This implementation requires SPACES to gracefully ignore negative input; although it has been questioned whether that is intended by the standard: https://forth-standard.org/standard/core/SPACES#contribution-337. Note that this implementation does not use S>D; doing so would produce the wrong results on a twos-complement machine for the minimum integer value.

: .R ( n1 n2 -- ) \ "dot-r"
  SWAP DUP ABS 0 <# #S ROT SIGN #> ( n2 c-addr u )
  ROT OVER - SPACES TYPE
;

[r1518] 2025-08-22 05:01:07 EricBlake replies:

proposal - minimalistic core API for recognizers

From r1412

SCAN-TRANSLATE-STRING ( addr1 u1 string-rest<"> -- addr2 u2 | ) RECOGNIZER EXT

Complete parsing a string: addr1 u1 consists of the starting quote and additional characters up to the first space in the string. addr2 u2 consists of the entire string without the starting quote up to (but not including) the final quote, and translated the escape sequences according to the rules of S\". >IN is modified appropriately, and points just after the final quote. If there's no final quote in the current line, REFILL can be used to read in more lines, adding corresponding newlines into the string. The final quote can be inside addr1 u1, setting >IN backwards in that case.

...

** TRANSLATE-STRING** ( addr1 u1 -- addr1 u1 | ) RECOGNIZER EXT

Translate the string:

...

?SCAN-STRING ( addr1 u1 scan-translate-string string-rest<"> -- addr2 u2 translate-string | ... translator -- ... translator ) RECOGNIZER

If the recognized token is an incompleted string, complete the scanning as defined for SCAN-TRANSLATE-STRING and replace the translator with the xt of TRANSLATE-STRING.

REC-STRING ( addr u -- addr u translate-string | 0/NOTFOUND ) RECOGNIZER EXT

Check if addr u starts with a quote, and return that string and the xt of SCAN-TRANSLATE-STRING if it does, 0/NOTFOUND otherwise.

the listed stack effect for rec-string (addr u translate-string) disagrees with the explanatory text (using scan-translate-string on success). Also, why is ?SCAN-STRING grouped in RECOGNIZER, rather than RECOGNIZER EXT?

Then in r1427

TRANSLATE-STRING ?SCAN-STRING

What are these words good for? REC-STRING apparently does not need them.

I'm playing around with implementing these in my Forth, and ran into the following. I can absolutely see why rec-string would need to return scan-translate-string instead of translate-string (the interpreter loop parses one space-separated lexeme at a time: If it sees "abc" as that lexeme, then rec-string can return translate-string with no issues on the 3-char sequence abc; but if it sees "a as the space-separated lexeme from an input buffer of "a b", rec-string absolutely must return scan-translate-string as the translator, so that the recognizer does not have to have any side effects beyond the one lexeme it is currently staring at - only translators should have side effects. So the proposal should be updated to call out the correct translator(s) returned by rec-string (gforth's implementation always returns scan-translate-string, but in my implementation, I had success at returning the faster translate-string when the lexeme did not require a further scan or a backwards adjustment of >IN, for less work later - I'm trying to avoid repeated scanning in my implementation).

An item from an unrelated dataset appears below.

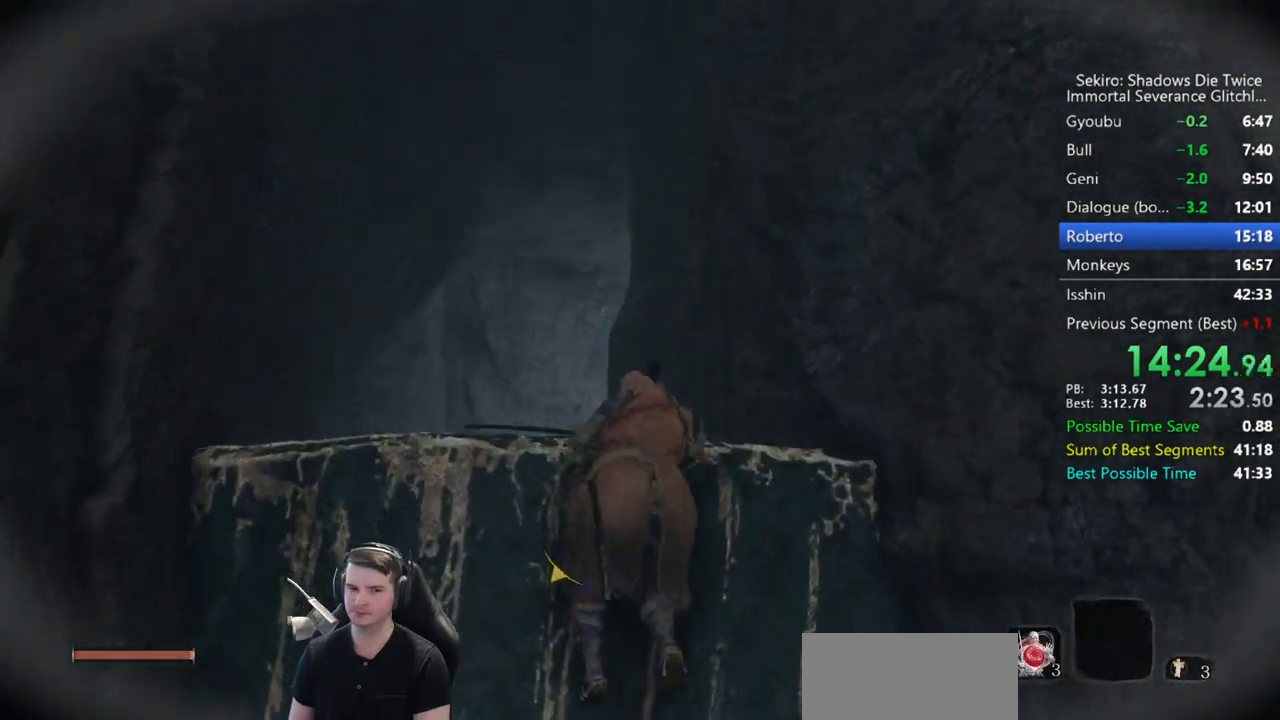
{"dt_ms": 500, "buttons": ["B"], "left_stick": "up", "right_stick": "down-right", "button_events": [[150, "B", "down"]]}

Would it make sense to allow REC-STRING to have a stack effect ( addr1 u1 -- addr2 u2 scan-translate-string )? Or put another way, must scan-translate-string start at the same leading " that rec-string recognized with all \ sequences prior to the end of the lexeme still intact (implied when addr is the same on both sides of -- in the stack effect), or can I optimize to have scan-translate-string be passed the address of a transient buffer that contains the results after \ have been handled, and where it can then append the further results of \ handling on the scan to the closing ". In fact, if we want to allow the recognizer to (sometimes) return translate-string instead of always returning scan-translate-string on success, then it is imperative to allow a different addr on return than on entry (since unlike scan-translate-string, it seems like the intent is for ?scan-string to lock down the parse so that regular translate-string can then work in the future regardless of whether >IN has been modified in the meantime).

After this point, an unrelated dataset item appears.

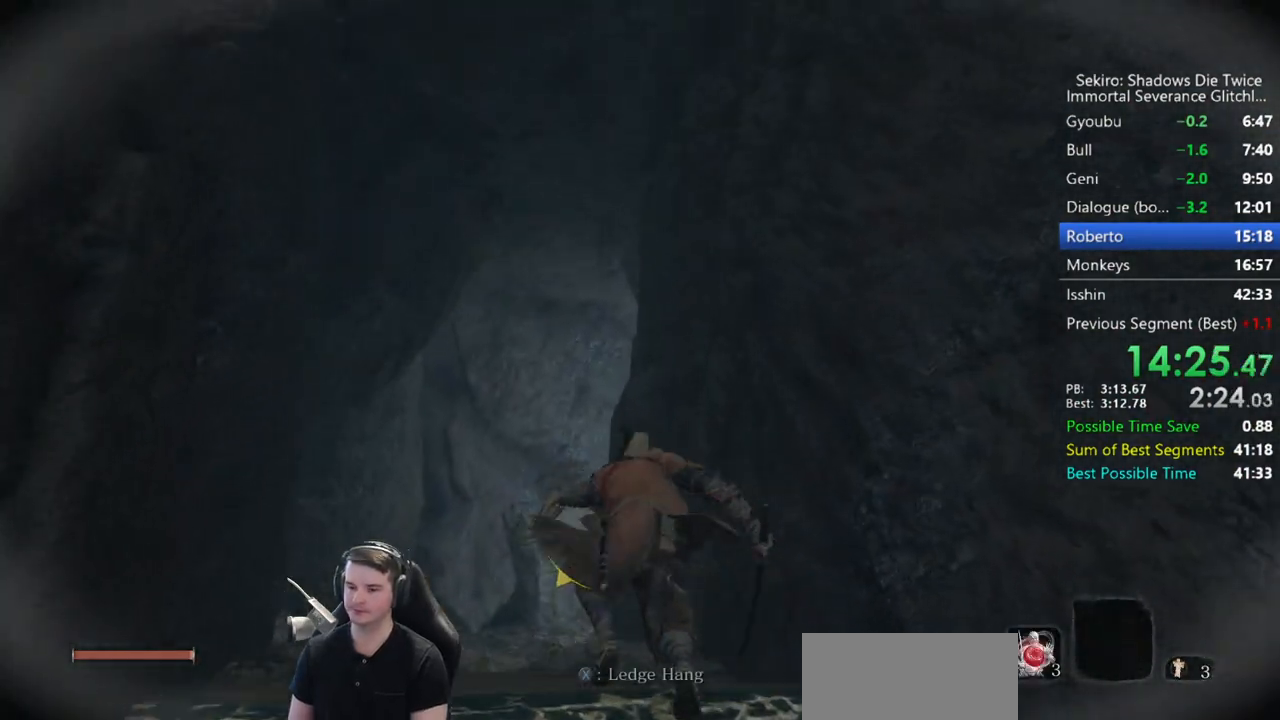
{"dt_ms": 500, "buttons": ["B"], "left_stick": "up", "right_stick": "down-right", "button_events": []}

Another issue I hit: the rules for PARSE-NAME (or BL WORD COUNT) are clear that ALL control characters can be treated as a delimiter (not just a literal BL); but CHAR " PARSE does not get the same liberty. Depending on how lexemes were separated out prior to calling the recognizer, a choice of a different control character as whitespace (such as tab) is lost: the c-addr u passed to rec-string does NOT see which actual character was used as the delimiter, only that the lexeme was delimited, and >IN is already pointing past that whitespace. For the lexeme "abc", this does not matter (the concluding " was present in the lexeme, so the fact that there was subsequent whitespace doesn't affect the next invocation of parse-name to find the next lexeme); but for the input buffer s\" \"a b\"" evaluate vs. s\" \"a\tb\"" evaluate, the correct resulting translation should distinguish between space and tab, even though the delimiter was already eaten by the time the recognizer visits the initial lexeme "a. So an implementation of scan-translate-string that merely appends a space before calling CHAR " PARSE to pick up the rest of the input line to append to the existing string is not quite correct, when compared to an implementation that remembers the delimiter or rewinds >IN before resuming the scan (and then it's a matter of optimization whether it rewinds all the way back to the leading " that the recognizer saw, or whether it can merely rewind to the delimiter and then append to the already-parsed prefix). The proposal should probably be more explicit about the difference in whitespace handling when using PARSE-NAME to separate out initial lexemes to hand to a recognizer, vs. PARSE used to find the final " to end an incomplete string.

The other thing I'm wondering is whether there is any possible way to avoid needing to set >IN backwards as part of scan-translate-string (the standard is clear that in a full environment, >IN can be set backwards; but in a restricted environment, being able to do work with only forward progress can be more efficient). Would it make sense to allow rec-string to sometimes have a stack effect of ( addr1 u1 -- ... translator addr2 u2 translate-string translate-compound ), where translate-compound has a stack effect ( ...2 translator2 ...1 translator1 -- ...1 ...2 ) of performing the semantics of translator1 followed by translator2 (including the case where a nested translate-compound could be one of those embedded translators)? That way, rec-string on the lexeme "a"1 could determine that the string is completely parsed within addr u, AND run a nested recognizer on the suffix of the current lexeme, finally returning 1 translate-num addr2 u2 translate-string translate-compound, and thereby avoiding the need to rewind >IN?

Is it okay that rec-string defers to scan-translate-string even if the lexeme does not contain a well-formed string? For example, S\" a\xQ" is ambiguous because Q does not satisfy the fact that \x must be followed by two hexdigits - but if rec-string on the lexeme "a\xQ" returns a translator rather than 0, then any recognizer installed later in the sequence (that might understand a different set of \ escape characters) will not get a shot at the lexeme, because rec-string already claimed it even though scan-translate-string will trigger ambiguous behavior. Answering this determines whether rec-string can be simple (merely look for a first character of ", without regards to the rest of the string) or must do \ processing. (The fact that the standard says \xQ triggers ambiguous behavior but does not have a dedicated throw code for it is a matter for a different day).